A Agência Nacional de Investigação de Crimes Cibernéticos (NCCIA) acusou o homem de crimes nos termos das Seções 20 (crimes contra a dignidade de pessoas físicas), 21 (crimes contra a modéstia de pessoas físicas e menores) e 24 (perseguição cibernética) da Lei de Prevenção de Crimes Eletrônicos de 2016 (Peca) do Código Penal do Paquistão.
O suspeito encaminhou o pedido ao juiz Inamullah Pulpoto (Ocidental), solicitando fiança pós-prisão no caso.
Depois de ouvir o promotor estadual Sheraz Rajpur e sua defesa, o tribunal rejeitou o pedido de fiança, dizendo que havia motivos razoáveis para acreditar que o suspeito estava envolvido no suposto crime.
Tribunal rejeita pedido de fiança de homem em caso de ameaça à ex-noiva
“Este caso reflecte uma realidade social alarmante em que relações antes construídas com base na confiança são transformadas em instrumentos de dominação e submissão. Alega-se aqui que a ruptura de um casamento, uma decisão legal e pessoal, reduziu a dignidade da mulher a uma mercadoria barganhada e desencadeou uma série de actos de coerção”, afirmou o tribunal no seu despacho detalhado.
“Os crimes contra as mulheres no espaço digital não se limitam aos indivíduos. Eles minam a confiança social, silenciam vozes e perpetuam o medo. Uma sociedade que faz com que as mulheres se sintam inseguras, seja em espaços físicos ou virtuais, não pode ser considerada justa”, disse o juiz.
O juiz acrescentou: “Numa época em que as plataformas digitais amplificam tanto a voz como a violação, os tribunais são chamados a garantir que a lei não se torna um espectador silencioso de abusos de confiança e de tecnologia. Este caso é um lembrete claro de que, se não for controlado, o ciberespaço pode tornar-se um veículo de exploração em vez de empoderamento”.
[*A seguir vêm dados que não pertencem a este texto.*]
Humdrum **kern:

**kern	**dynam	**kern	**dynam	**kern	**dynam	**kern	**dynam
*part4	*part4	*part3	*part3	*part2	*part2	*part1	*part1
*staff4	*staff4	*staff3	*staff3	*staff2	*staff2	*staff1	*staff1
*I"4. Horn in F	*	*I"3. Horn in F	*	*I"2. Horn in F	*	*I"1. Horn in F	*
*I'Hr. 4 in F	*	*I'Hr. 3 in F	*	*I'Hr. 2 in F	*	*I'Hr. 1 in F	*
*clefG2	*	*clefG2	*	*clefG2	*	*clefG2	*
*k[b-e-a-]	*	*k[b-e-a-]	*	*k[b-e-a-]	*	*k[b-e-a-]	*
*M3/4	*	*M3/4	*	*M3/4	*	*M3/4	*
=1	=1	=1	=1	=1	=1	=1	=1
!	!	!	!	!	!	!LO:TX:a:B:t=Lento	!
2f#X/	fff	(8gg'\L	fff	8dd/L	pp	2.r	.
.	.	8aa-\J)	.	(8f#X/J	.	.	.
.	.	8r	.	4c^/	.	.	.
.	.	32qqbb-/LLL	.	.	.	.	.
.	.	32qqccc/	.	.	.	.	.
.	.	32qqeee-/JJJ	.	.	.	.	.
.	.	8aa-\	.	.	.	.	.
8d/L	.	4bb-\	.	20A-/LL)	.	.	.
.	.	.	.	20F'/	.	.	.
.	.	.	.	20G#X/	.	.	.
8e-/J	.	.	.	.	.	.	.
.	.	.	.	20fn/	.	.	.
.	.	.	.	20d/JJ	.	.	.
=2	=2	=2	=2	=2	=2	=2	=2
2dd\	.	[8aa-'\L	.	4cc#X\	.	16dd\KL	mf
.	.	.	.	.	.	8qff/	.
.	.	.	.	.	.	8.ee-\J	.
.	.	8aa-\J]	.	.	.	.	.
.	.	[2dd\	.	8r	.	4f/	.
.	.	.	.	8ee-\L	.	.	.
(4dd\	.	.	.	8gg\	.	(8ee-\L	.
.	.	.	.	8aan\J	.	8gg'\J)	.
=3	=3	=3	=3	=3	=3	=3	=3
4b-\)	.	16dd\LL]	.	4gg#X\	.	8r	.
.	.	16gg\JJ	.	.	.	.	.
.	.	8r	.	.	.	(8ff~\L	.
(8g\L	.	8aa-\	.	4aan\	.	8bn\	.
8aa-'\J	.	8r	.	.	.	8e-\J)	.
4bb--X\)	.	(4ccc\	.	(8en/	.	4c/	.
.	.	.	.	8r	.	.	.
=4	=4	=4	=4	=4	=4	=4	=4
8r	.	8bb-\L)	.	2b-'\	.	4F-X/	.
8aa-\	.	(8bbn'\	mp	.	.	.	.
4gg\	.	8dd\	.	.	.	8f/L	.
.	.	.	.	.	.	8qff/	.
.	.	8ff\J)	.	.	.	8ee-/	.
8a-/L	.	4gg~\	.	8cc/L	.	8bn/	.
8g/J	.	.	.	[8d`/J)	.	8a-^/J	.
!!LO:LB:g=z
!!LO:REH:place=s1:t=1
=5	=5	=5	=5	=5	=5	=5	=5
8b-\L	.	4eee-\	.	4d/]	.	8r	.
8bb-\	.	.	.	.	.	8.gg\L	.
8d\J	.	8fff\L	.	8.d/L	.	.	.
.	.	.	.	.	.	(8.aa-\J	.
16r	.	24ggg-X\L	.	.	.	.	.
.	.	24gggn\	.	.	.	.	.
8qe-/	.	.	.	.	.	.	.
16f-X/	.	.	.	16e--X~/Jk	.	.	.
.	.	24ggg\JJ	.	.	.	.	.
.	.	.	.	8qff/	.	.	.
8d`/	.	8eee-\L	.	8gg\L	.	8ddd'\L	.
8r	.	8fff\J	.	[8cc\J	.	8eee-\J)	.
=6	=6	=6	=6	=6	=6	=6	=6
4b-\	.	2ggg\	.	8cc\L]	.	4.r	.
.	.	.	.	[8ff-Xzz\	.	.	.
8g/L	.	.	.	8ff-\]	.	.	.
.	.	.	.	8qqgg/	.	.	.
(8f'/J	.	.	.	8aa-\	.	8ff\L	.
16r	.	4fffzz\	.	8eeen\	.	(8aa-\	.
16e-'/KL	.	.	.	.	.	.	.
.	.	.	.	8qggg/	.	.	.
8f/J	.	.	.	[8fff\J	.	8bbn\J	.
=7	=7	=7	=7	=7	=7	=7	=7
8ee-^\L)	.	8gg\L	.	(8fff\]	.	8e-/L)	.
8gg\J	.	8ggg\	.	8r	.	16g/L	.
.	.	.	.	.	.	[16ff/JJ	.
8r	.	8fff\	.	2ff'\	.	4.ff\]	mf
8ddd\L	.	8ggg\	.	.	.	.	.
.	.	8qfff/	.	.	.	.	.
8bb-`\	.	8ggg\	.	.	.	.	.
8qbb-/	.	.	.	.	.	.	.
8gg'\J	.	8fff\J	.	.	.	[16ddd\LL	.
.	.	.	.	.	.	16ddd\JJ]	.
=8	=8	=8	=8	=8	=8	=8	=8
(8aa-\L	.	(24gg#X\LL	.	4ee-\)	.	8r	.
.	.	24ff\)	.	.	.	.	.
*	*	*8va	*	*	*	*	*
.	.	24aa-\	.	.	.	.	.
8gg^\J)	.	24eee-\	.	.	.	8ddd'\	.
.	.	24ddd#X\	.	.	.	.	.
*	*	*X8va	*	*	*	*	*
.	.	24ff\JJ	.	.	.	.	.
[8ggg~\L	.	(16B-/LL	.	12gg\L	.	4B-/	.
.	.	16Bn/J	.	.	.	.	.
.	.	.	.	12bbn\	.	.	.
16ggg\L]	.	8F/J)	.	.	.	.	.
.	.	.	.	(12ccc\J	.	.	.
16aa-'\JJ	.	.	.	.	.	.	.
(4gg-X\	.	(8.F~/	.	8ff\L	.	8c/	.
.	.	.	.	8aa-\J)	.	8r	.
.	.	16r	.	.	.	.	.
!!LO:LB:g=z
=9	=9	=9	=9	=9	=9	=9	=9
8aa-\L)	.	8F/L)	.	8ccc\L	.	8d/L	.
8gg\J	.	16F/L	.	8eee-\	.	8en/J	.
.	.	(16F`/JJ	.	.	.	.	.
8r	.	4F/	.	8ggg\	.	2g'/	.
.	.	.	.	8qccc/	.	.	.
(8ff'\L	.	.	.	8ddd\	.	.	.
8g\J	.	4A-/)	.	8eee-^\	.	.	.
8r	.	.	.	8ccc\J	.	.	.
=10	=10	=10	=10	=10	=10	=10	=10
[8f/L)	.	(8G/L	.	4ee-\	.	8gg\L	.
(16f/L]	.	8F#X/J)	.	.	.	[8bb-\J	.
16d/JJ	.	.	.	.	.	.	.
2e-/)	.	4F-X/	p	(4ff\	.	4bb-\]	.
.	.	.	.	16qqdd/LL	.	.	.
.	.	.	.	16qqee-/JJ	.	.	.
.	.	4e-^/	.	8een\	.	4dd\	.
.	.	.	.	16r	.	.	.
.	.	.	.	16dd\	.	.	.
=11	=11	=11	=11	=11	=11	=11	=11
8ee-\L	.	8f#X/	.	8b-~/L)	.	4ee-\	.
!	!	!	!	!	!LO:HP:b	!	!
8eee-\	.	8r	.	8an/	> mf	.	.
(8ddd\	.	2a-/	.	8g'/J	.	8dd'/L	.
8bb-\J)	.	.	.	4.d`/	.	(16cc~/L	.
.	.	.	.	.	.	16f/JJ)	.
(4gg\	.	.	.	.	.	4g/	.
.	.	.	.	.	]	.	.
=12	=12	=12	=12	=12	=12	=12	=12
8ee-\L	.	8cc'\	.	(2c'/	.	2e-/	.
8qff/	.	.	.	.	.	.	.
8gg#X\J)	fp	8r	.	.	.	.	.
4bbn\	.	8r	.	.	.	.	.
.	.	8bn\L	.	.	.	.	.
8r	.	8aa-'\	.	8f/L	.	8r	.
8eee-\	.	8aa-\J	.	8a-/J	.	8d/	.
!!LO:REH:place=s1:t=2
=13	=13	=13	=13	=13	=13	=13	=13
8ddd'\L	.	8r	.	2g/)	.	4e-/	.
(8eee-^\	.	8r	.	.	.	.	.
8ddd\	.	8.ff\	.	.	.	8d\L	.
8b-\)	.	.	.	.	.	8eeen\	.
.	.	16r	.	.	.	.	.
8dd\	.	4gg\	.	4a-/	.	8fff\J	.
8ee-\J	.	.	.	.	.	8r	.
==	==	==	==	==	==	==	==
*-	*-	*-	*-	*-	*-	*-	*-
“Os tribunais não são, portanto, apenas árbitros de disputas, mas guardiões dos valores constitucionais e têm a responsabilidade de garantir que a justiça não é apenas feita, mas vista como sendo feita, especialmente onde a vulnerabilidade e a exploração se encontram”, acrescentou.
O promotor público estadual Rajpur disse que o FIR afirmou que o reclamante era noivo do acusado e ambos mantinham contato por meio de plataformas de mídia social.
Afirmou ainda que encerrou o relacionamento com o suspeito ao saber que ele já era casado e tinha dois filhos com a primeira esposa. No entanto, ela alegou que o suspeito a ameaçou dizendo que, se ela terminasse o relacionamento, ele compartilharia com outras pessoas vídeos explícitos e fotos tiradas sem o seu consentimento.